When we closed the hotel, we knew it was the end of Café Pierre and that we were at a crossroads – we had to decide if we were going with a three-star Michelin concept or a restaurant that could appeal to a broader group of guests/patrons.

I wanted to have a restaurant in this neighborhood where people feel comfortable to come in for breakfast, lunch, or dinner several times a week. With our partnership with Le Caprice, we found an upscale brasserie concept – and the English heritage is unique.

It fit a perfect niche in this market and it’s a great value concept compared to most hotel restaurants.


High-Tech Boardroom

What are your offerings in terms of meeting and event space?

One of the core strengths of this hotel is its event space, because the flow of the rooms is ideal for many different events, whether it’s social or corporate.

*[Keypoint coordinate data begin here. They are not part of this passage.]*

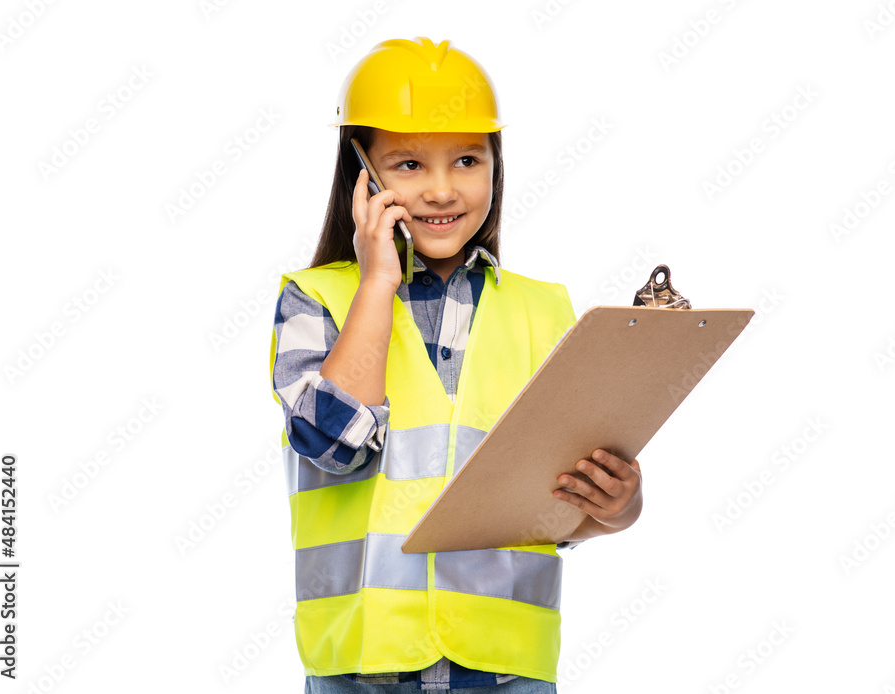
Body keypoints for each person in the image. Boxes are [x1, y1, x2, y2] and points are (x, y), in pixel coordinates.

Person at [268, 37, 643, 693]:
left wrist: (617, 507)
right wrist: (376, 281)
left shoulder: (543, 310)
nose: (443, 190)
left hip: (505, 669)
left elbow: (555, 508)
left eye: (468, 159)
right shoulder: (317, 298)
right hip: (362, 667)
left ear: (497, 165)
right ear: (363, 176)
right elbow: (333, 447)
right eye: (408, 164)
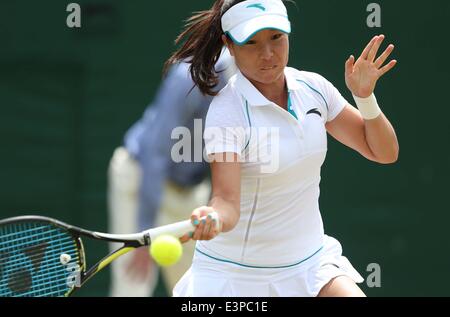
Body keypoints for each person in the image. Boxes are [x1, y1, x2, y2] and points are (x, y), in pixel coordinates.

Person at [168, 0, 399, 297]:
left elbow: (383, 152)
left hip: (311, 264)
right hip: (236, 277)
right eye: (251, 42)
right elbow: (226, 202)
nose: (267, 54)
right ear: (230, 45)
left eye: (276, 37)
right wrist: (213, 216)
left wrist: (365, 99)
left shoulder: (314, 89)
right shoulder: (228, 112)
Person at [107, 48, 236, 297]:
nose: (265, 52)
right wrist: (143, 233)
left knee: (200, 292)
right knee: (131, 288)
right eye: (250, 41)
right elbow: (154, 154)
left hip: (191, 194)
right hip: (141, 180)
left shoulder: (258, 80)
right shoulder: (189, 77)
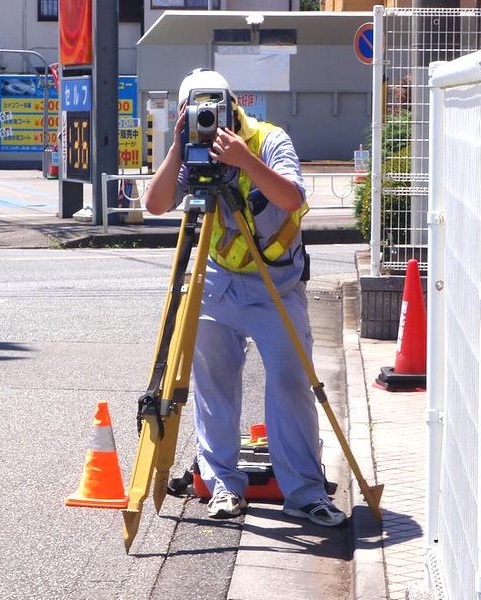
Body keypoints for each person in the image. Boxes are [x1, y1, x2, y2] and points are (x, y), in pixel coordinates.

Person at [146, 69, 345, 527]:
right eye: (196, 110)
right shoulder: (192, 151)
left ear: (234, 104)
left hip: (276, 284)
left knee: (292, 383)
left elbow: (291, 198)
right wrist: (178, 146)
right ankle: (222, 486)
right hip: (218, 283)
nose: (208, 118)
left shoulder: (270, 140)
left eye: (214, 107)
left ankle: (304, 492)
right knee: (213, 385)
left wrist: (245, 161)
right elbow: (155, 206)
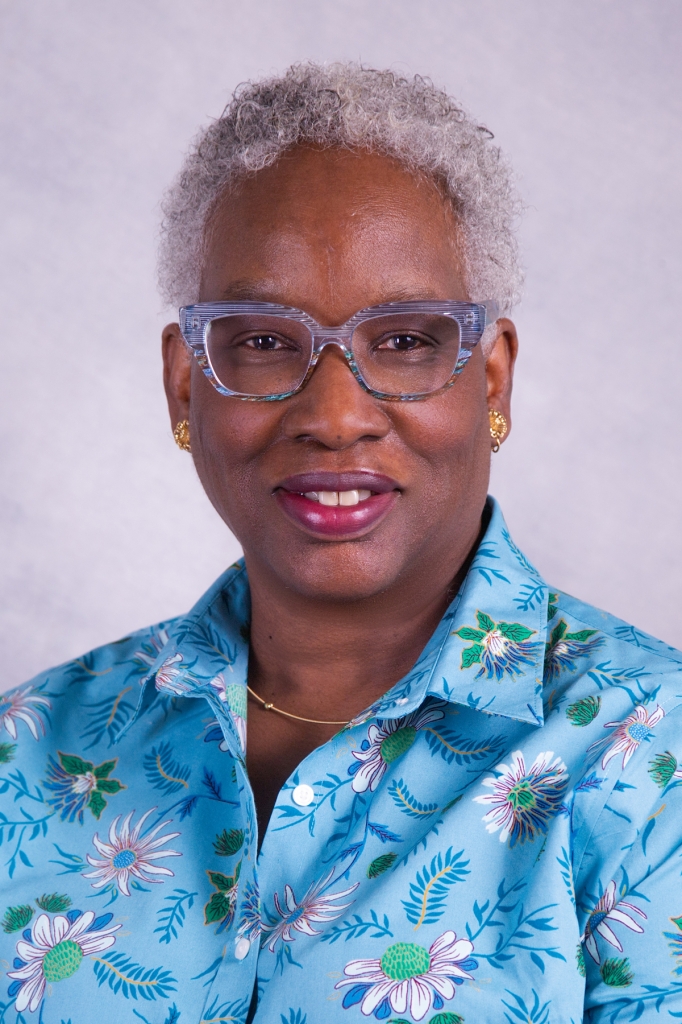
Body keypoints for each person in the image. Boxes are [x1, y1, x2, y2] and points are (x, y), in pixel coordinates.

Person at [1, 62, 680, 1024]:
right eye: (262, 340)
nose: (333, 415)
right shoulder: (26, 754)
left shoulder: (649, 761)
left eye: (404, 340)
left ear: (492, 380)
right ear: (184, 385)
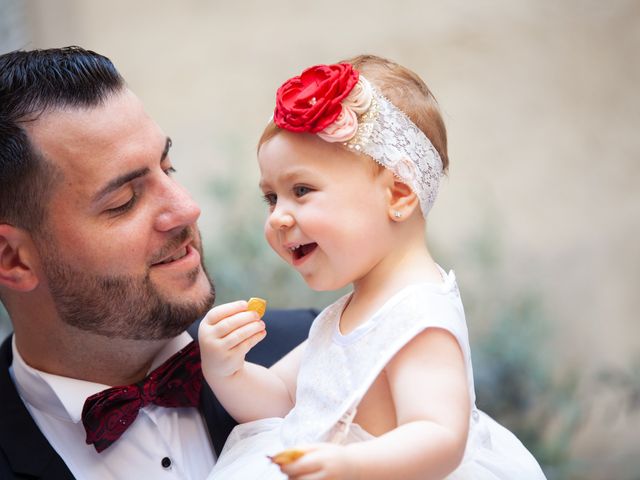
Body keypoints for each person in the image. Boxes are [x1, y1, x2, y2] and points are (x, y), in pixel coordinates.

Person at [199, 55, 547, 479]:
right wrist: (226, 370)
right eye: (272, 198)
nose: (277, 218)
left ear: (398, 195)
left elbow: (439, 435)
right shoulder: (347, 312)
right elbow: (283, 401)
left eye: (301, 190)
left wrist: (352, 463)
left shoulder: (418, 316)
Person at [0, 46, 315, 479]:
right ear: (13, 259)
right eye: (124, 201)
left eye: (168, 168)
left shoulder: (324, 352)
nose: (186, 209)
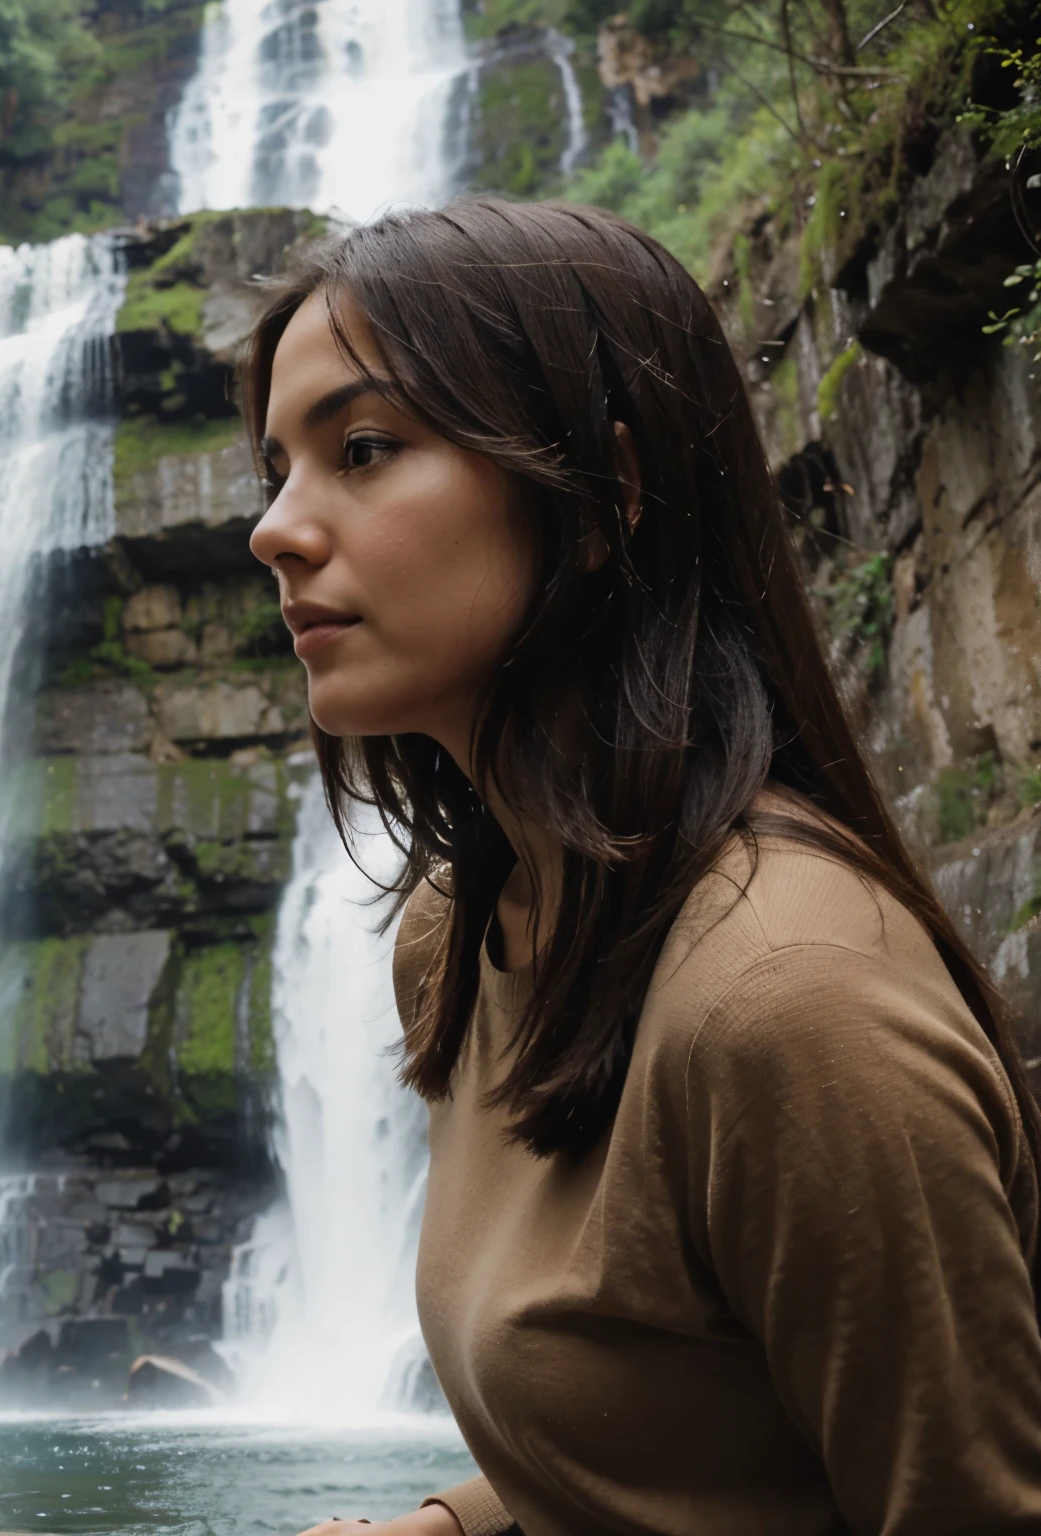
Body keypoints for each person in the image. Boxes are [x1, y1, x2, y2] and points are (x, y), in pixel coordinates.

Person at [245, 198, 1041, 1534]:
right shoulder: (466, 934)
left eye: (364, 450)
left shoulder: (788, 1003)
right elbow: (681, 1436)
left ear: (609, 496)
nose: (275, 528)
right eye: (276, 468)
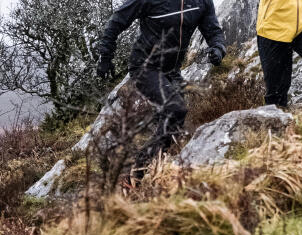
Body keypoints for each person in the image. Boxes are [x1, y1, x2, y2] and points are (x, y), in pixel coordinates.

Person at [94, 0, 226, 180]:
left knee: (176, 126)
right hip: (145, 67)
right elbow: (117, 21)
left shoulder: (201, 1)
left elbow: (213, 30)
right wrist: (105, 57)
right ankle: (137, 171)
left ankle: (157, 168)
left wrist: (218, 47)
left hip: (172, 71)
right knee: (176, 109)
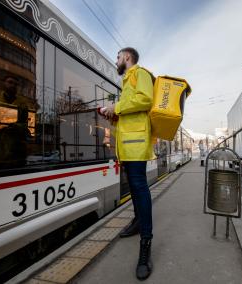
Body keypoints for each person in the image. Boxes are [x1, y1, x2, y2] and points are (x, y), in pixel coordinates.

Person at [102, 47, 155, 280]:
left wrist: (117, 107)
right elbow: (130, 109)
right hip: (128, 143)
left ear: (127, 57)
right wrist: (113, 113)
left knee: (139, 187)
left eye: (118, 57)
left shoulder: (140, 73)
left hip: (136, 142)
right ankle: (137, 222)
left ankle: (146, 245)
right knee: (134, 187)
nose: (116, 61)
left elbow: (145, 100)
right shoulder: (127, 81)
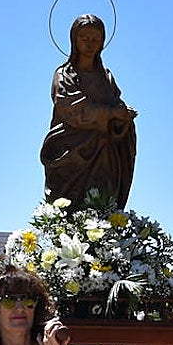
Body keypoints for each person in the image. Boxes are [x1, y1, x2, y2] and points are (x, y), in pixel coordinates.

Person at [40, 13, 138, 210]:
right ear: (74, 40)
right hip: (72, 153)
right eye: (84, 38)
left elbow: (115, 105)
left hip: (104, 154)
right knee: (70, 206)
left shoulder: (106, 77)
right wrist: (110, 113)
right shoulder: (64, 75)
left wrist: (123, 116)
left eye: (96, 39)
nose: (90, 43)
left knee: (102, 203)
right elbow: (72, 109)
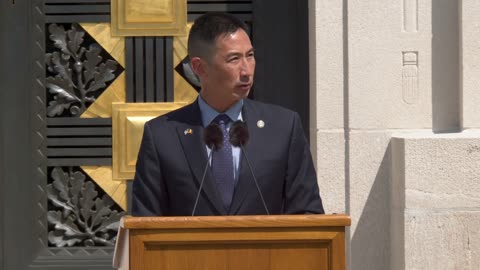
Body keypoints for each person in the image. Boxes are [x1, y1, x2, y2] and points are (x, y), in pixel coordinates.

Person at [131, 12, 324, 216]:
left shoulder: (283, 127)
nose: (246, 71)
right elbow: (145, 225)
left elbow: (308, 213)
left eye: (250, 56)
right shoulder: (162, 136)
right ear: (199, 67)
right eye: (233, 59)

During the renovation, we built several smaller meeting spaces and a boardroom that has all the appropriate technology and clearly fills a niche that we couldn’t appropriately accommodate before. It enables us to go after small executive and boardroom meetings, which also drive a lot of suite occupancy. This is very crucial for us with almost 25 percent of our inventory being suites.

How much value has the Taj banner brought to the property and was it challenging to mesh the cultures?

Through Taj’s almost 110-year history, its origins and deep roots have been in India, but we are growing in leaps and bounds all over the world. We just opened in Cape Town, South Africa. One shouldn’t define Taj as an Indian company – it’s a world-class luxury hotel operator.

The hotel was managed by Four Seasons for over 25 years. That left a deep impression on the hotel and on the workforce as well. So there had to be a reorientation from the philosophies of Four Seasons to the philosophies of Taj, but all of that has happened in a positive way.

Also, The Pierre itself has such a strong identity as a brand that, even after 25 years of Four Seasons, there were lots of people who never realized it was a Four Seasons. That is currently true for Taj as well, to an extent.

After Taj invested more than $100 million into this building, the result is a very elegant European-style hotel with subtle Indian touches. You want a hotel to have a sense of location, which was accomplished very well with the renovation because guests still recognize The Pierre and love all the improvements.

Taj has adopted the Tata Business Excellence Model, and we are implementing a lot of processes and systems that will enable us to enhance the service product by making it far more consistent.

We’re also starting to see the benefit of being a part of the Tata conglomerate. Tata already has a worldwide presence and we have really just started to capitalize on the opportunities here.